Da oltre un mese tengono in scacco parte delle Asturie e la provincia di Leon contro le ricette di tagli del governo.“Siamo stufi marci di essere trattati come delinquenti. Siamo lavoratori che lottano contro un’ingiustizia enorme: vogliono cancellare la nostra fonte di vita – spiega Josè, minatore di Lugones de Llanera, delle Asturie –. Mio nonno lottò nel ’34, mio padre nel ’62. Ora tocca a me”.

La protesta nelle miniere del carbone è cominciata quando il governo ha annunciato tagli alle sovvenzioni statali del settore per 190 milioni di euro. Una cifra pari al 63% dei finanziamenti. La rabbia è esplosa immediatamente, con le prime manifestazioni spontanee, soprattutto nella comunità asturiana. I lavoratori sono poi passati a blocchi stradali creando barricate sulle arterie principali e sulle linee ferroviarie. In un solo giorno, nelle Asturie ci sono stati fino a sessanta interruzioni del traffico, che hanno coinvolto anche l’autostrada di Huerna, l’arteria che collega la comunità autonoma con la Meseta, il centro del Paese.

Dal primo giugno i lavoratori hanno deciso di annunciare uno sciopero a oltranza per quello che considerano una lotta per la sopravvivenza. “In 80 anni la situazione non è cambiata – ha aggiunto José – i metodi sono diversi, però l’obiettivo non è variato: distruggere i lavoratori che mantengono la classe politica. Il governo ci ha tradito. Non ha rispettato il patto che prevedeva un piano di riconversione industriale delle miniere. Subito dopo averlo siglato, hanno deciso di non portarlo a termine. Non siamo indignati. Siamo molto di più. Abbiamo una rabbia che potrebbe esplodere in maniera definitiva”.
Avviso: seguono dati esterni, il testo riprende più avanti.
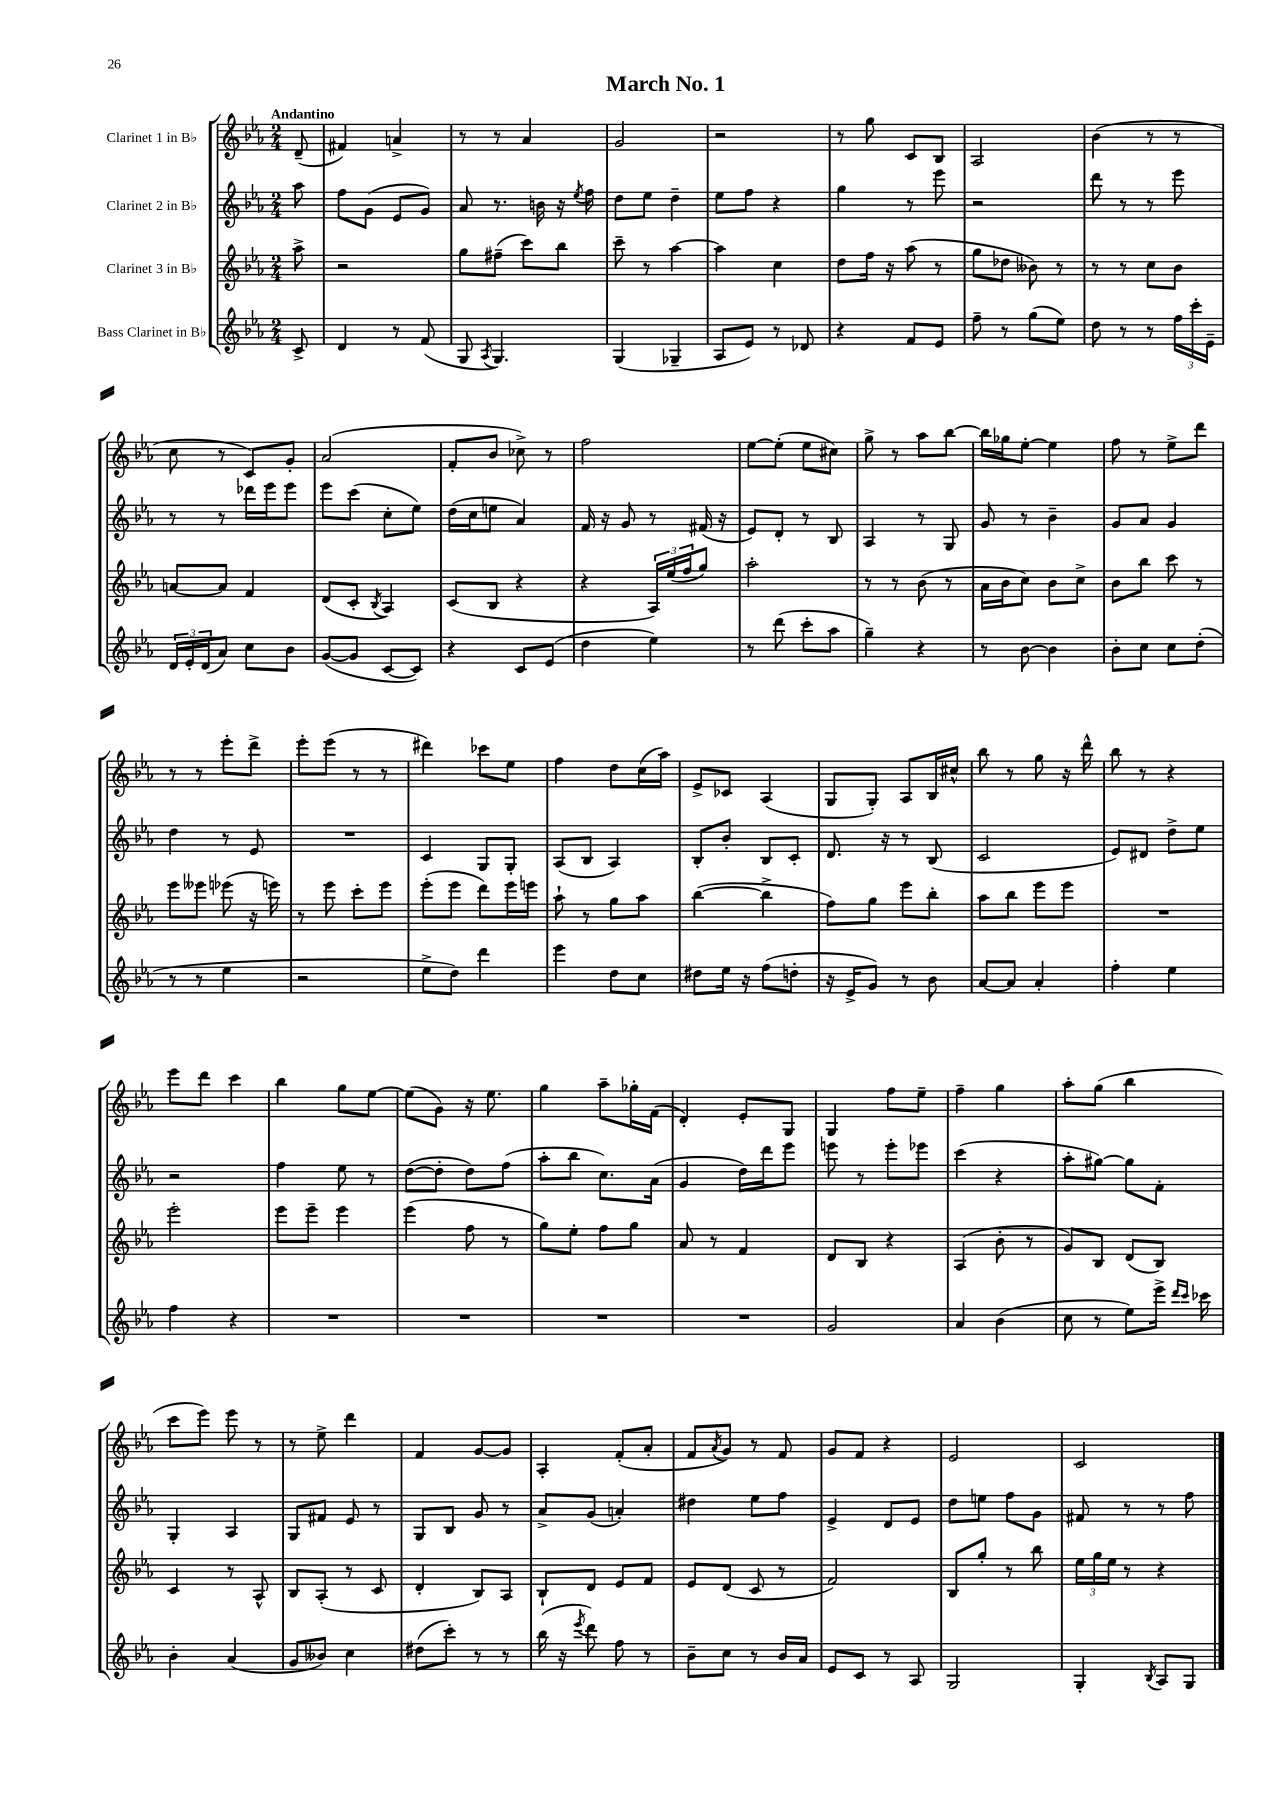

**kern	**kern	**kern	**kern
*staff4	*staff3	*staff2	*staff1
*clefG2	*clefG2	*clefG2	*clefG2
*k[b-e-a-]	*k[b-e-a-]	*k[b-e-a-]	*k[b-e-a-]
*M2/4	*M2/4	*M2/4	*M2/4
8c^/	8aa-^\	8aa-\	(8d~/
=	=	=	=
4d/	2r	8ff\L	4f#/)
.	.	(8g\J	.
8r	.	8e-/L	4a^/
(8f/	.	8g/J)	.
=	=	=	=
8G/	8gg\L	8a-/	8r
8qA-/	.	.	.
4.G/)	(8ff#~\J	8.r	8r
.	8ccc\L)	.	4a-/
.	.	16b\	.
.	8bb-\J	16r	.
.	.	8qee-/	.
.	.	16ff\	.
=	=	=	=
(4G/	8ccc~\	8dd\L	2g/
.	8r	8ee-\J	.
4G-~/	[4aa-\	4dd~\	.
=	=	=	=
8A-/L	4aa-\]	8ee-\L	2r
8e-/J)	.	8ff\J	.
8r	4cc\	4r	.
8d-/	.	.	.
=	=	=	=
4r	8dd\L	4gg\	8r
.	16ff\Jk	.	8gg\
.	16r	.	.
8f/L	(8aa-\	8r	8c/L
8e-/J	8r	8eee-\	8B-/J
=	=	=	=
8ff~\	8gg\L	2r	2A-/
8r	8dd-\J	.	.
(8gg\L	8b--\)	.	.
8ee-\J)	8r	.	.
=	=	=	=
8dd\	8r	8ddd\	(4b-\
8r	8r	8r	.
8r	8cc\L	8r	8r
24ff\LL	8b-\J	8eee-\	8r
24ccc'\	.	.	.
24e-~\JJ	.	.	.
=	=	=	=
24d/LL	[8a/L	8r	8cc\
24e-'/	.	.	.
(24d/J	.	.	.
8a-/J)	8a/]J	8r	8r
8cc\L	4f/	16ddd-\LL	8c/L)
.	.	16eee-\J	.
8b-\J	.	8eee-\J	8g'/J
=	=	=	=
([8g/L	(8d/L	8eee-\L	(2a-/
8g/]J	8c'/J	(8ccc\J	.
.	8qB-/	.	.
[8c/L	4A-/)	8cc'\L	.
8c/]J)	.	8ee-\J)	.
=	=	=	=
4r	(8c/L	(16dd\LL	8f'/L
.	.	16cc\J	.
.	8B-/J	8ee\J	8b-/J
8c/L	4r	4a-/)	8cc-^\)
(8e-/J	.	.	8r
=	=	=	=
4dd\	4r	16f/	2ff\
.	.	16r	.
.	.	8g/	.
4ee-\)	24A-/LL)	8r	.
.	(24ee-/	.	.
.	24ff/J	.	.
.	8gg/J)	(16f#/	.
.	.	16r	.
=	=	=	=
8r	2aa-'\	8e-/L)	[8ee-\L
(8ddd\	.	8d'/J	(8ee-'\]J
8ccc'\L	.	8r	8ee-\L
8aa-\J	.	8B-/	8cc#\J)
=	=	=	=
4gg~\)	8r	4A-/	8gg^\
.	8r	.	8r
4r	(8b-\	8r	8aa-\L
.	8r	8G/	[8bb-\J
=	=	=	=
8r	16a-\LL	8g/	16bb-\]LL
.	16b-\J	.	16gg-\J
[8b-\	8cc\J)	8r	[8ee-'\J
4b-\]	8b-\L	4b-~\	4ee-\]
.	8cc^\J	.	.
=	=	=	=
8b-'\L	8b-\L	8g/L	8ff\
8cc\J	8bb-\J	8a-/J	8r
8cc\L	8ccc\	4g/	8ee-^\L
(8dd'\J	8r	.	8ddd\J
=	=	=	=
8r	8eee-\L	4dd\	8r
8r	8eee--\J	.	8r
4ee-\	(8eee-\	8r	8eee-'\L
.	16r	8e-/	8ddd^\J
.	16eee\)	.	.
=	=	=	=
2r	8r	2r	8eee-'\L
.	8eee-\	.	(8eee-\J
.	8ccc'\L	.	8r
.	8eee-\J	.	8r
=	=	=	=
8ee-^\L	(8eee-'\L	4c/	4ddd#\)
8dd\J)	8eee-\J	.	.
4ddd\	8ddd\L)	8G/L	8ccc-\L
.	16eee-\L	8G'/J	8ee-\J
.	16eee\JJ	.	.
=	=	=	=
4eee-\	8aa-`\	(8A-/L	4ff\
.	8r	8B-/J	.
8dd\L	8gg\L	4A-/)	8dd\L
8cc\J	8aa-\J	.	(16cc\L
.	.	.	16aa-\JJ)
=	=	=	=
8dd#\L	([4bb-\	8B-'/L	8e-^/L
16ee-\Jk	.	8b-'/J	8c-/J
16r	.	.	.
(8ff\L	4bb-^\]	8B-/L	(4A-/
8dd'\J	.	8c'/J	.
=	=	=	=
16r	8ff\L)	8.d/	8G/L
16e-^/LK	.	.	.
8g/J)	8gg\J	.	8G'/J)
.	.	16r	.
8r	8eee-\L	8r	8A-/L
8b-\	8bb-'\J	(8B-/	16B-/L
.	.	.	16cc#^^/JJ
=	=	=	=
[8a-/L	8aa-\L	2c/	8bb-\
8a-/]J	8bb-\J	.	8r
4a-'/	8eee-\L	.	8gg\
.	8eee-\J	.	16r
.	.	.	16ddd^^\
=	=	=	=
4ff'\	2r	8e-/L)	8bb-\
.	.	8d#/J	8r
4ee-\	.	8dd^\L	4r
.	.	8ee-\J	.
=	=	=	=
4ff\	2eee-'\	2r	8eee-\L
.	.	.	8ddd\J
4r	.	.	4ccc\
=	=	=	=
2r	8eee-\L	4ff\	4bb-\
.	8eee-~\J	.	.
.	4eee-\	8ee-\	8gg\L
.	.	8r	[8ee-\J
=	=	=	=
2r	(4eee-\	([8dd\L	(8ee-\]L
.	.	8dd'\]J	8g\J)
.	8ff\	8dd\L)	16r
.	.	.	8.ee-\
.	8r	(8ff\J	.
=	=	=	=
2r	8gg\L)	8aa-'\L	4gg\
.	8ee-'\J	8bb-\J	.
.	8ff\L	8.cc\L)	8aa-~\L
.	8gg\J	.	16gg-'\L
.	.	(16a-\Jk	(16f\JJ
=	=	=	=
2r	8a-/	4g/	4d'/)
.	8r	.	.
.	4f/	16dd\LL)	8e-'/L
.	.	16ddd\J	.
.	.	8eee-\J	8G/J
=	=	=	=
2g/	8d/L	8eee\	4G/
.	8B-/J	8r	.
.	4r	8eee'\L	8ff\L
.	.	8eee-\J	8ee-~\J
=	=	=	=
4a-/	(4A-/	(4ccc\	4ff~\
(4b-\	8b-'\	4r	4gg\
.	8r	.	.
=	=	=	=
8cc\	8g/L)	8aa-'\L	8aa-'\L
8r	8B-/J	[8gg#\J)	(8gg\J
8ee-\L)	(8d/L	8gg#\]L	4bb-\
16eee-^\Jk	8B-/J)	8f'\J	.
16qqddd/LL	.	.	.
16qqccc/JJ	.	.	.
16ccc-\	.	.	.
=	=	=	=
4b-'\	4c/	4G'/	8ccc\L
.	.	.	8eee-\J)
(4a-/	8r	4A-/	8eee-\
.	8A-^^/	.	8r
=	=	=	=
8g/L	8B-/L	8G/L	8r
8b--/J)	(8A-'/J	8f#/J	8ee-^\
4cc\	8r	8e-/	4ddd\
.	8c/	8r	.
=	=	=	=
(8dd#\L	4d'/	8G/L	4f/
8ccc'\J)	.	8B-/J	.
8r	8B-/L)	8g/	[8g/L
8r	8A-/J	8r	8g/]J
=	=	=	=
(16bb-\	8B-`/L	8a-^/L	4A-'/
16r	.	.	.
8qeee-/	.	.	.
8ddd\)	8d/J	(8g/J	.
8ff\	8e-/L	4a'/)	(8f'/L
8r	8f/J	.	8a-'/J
=	=	=	=
8b-~\L	8e-/L	4dd#\	8f/L
.	.	.	8qa-/
8cc\J	(8d/J	.	8g/J)
8r	8c/	8ee-\L	8r
16b-/LL	8r	8ff\J	8f/
16a-/JJ	.	.	.
=	=	=	=
8e-/L	2f/)	4e-^/	8g/L
8c/J	.	.	8f/J
8r	.	8d/L	4r
8A-/	.	8e-/J	.
=	=	=	=
2G/	8B-/L	8dd\L	2e-/
.	8gg'/J	8ee\J	.
.	8r	8ff\L	.
.	8bb-\	8g\J	.
=	=	=	=
4G'/	24ee-\LL	8f#/	2c/
.	24gg\	.	.
.	24ee-\JJ	.	.
.	8r	8r	.
8qB-/	.	.	.
8A-/L	4r	8r	.
8G/J	.	8ff\	.
==	==	==	==
*-	*-	*-	*-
Nelle ultime settimane i lavoratori hanno anche occupato tre miniere nelle Asturie e a León. A El Bierzo, sette minatori vivono da 25 giorni sottoterra nel centro minerario di Santa Cruz del Sil. A Santiago de Aller , sono tre i minatori che resistono nella miniera. “Non usciremo da questo budello scuro fino a che non ci sarà offerta una soluzione – ha detto dal telefono collegato dal sottosuolo della miniera di Santa Cruz, José Antonio Pérez – Sono nato a 100 metri dalla miniera di Peñadrada. Mio padre era minatore e morì giovane di silicosi. Io soffro di artrosi nelle mani e ho la schiena devastata. Però questo lavoro mi piace. Non mi vedo fare altre cose. La miniera è la mia vita”.

I lavoratori con la protesta spingono per la ripresa delle trattative tra il ministero di Industria, Energia e Turismo e i sindacati per l’applicazione del Piano per il carbone. In Spagna ci sono 47 miniere di carbone, dove lavorano 7.900 persone. Fino auna trentina di anni fa i lavoratori erano oltre 50mila. Ma da allora la produzione è crollata da 20 milioni di tonnellate a poco più di 8 milioni.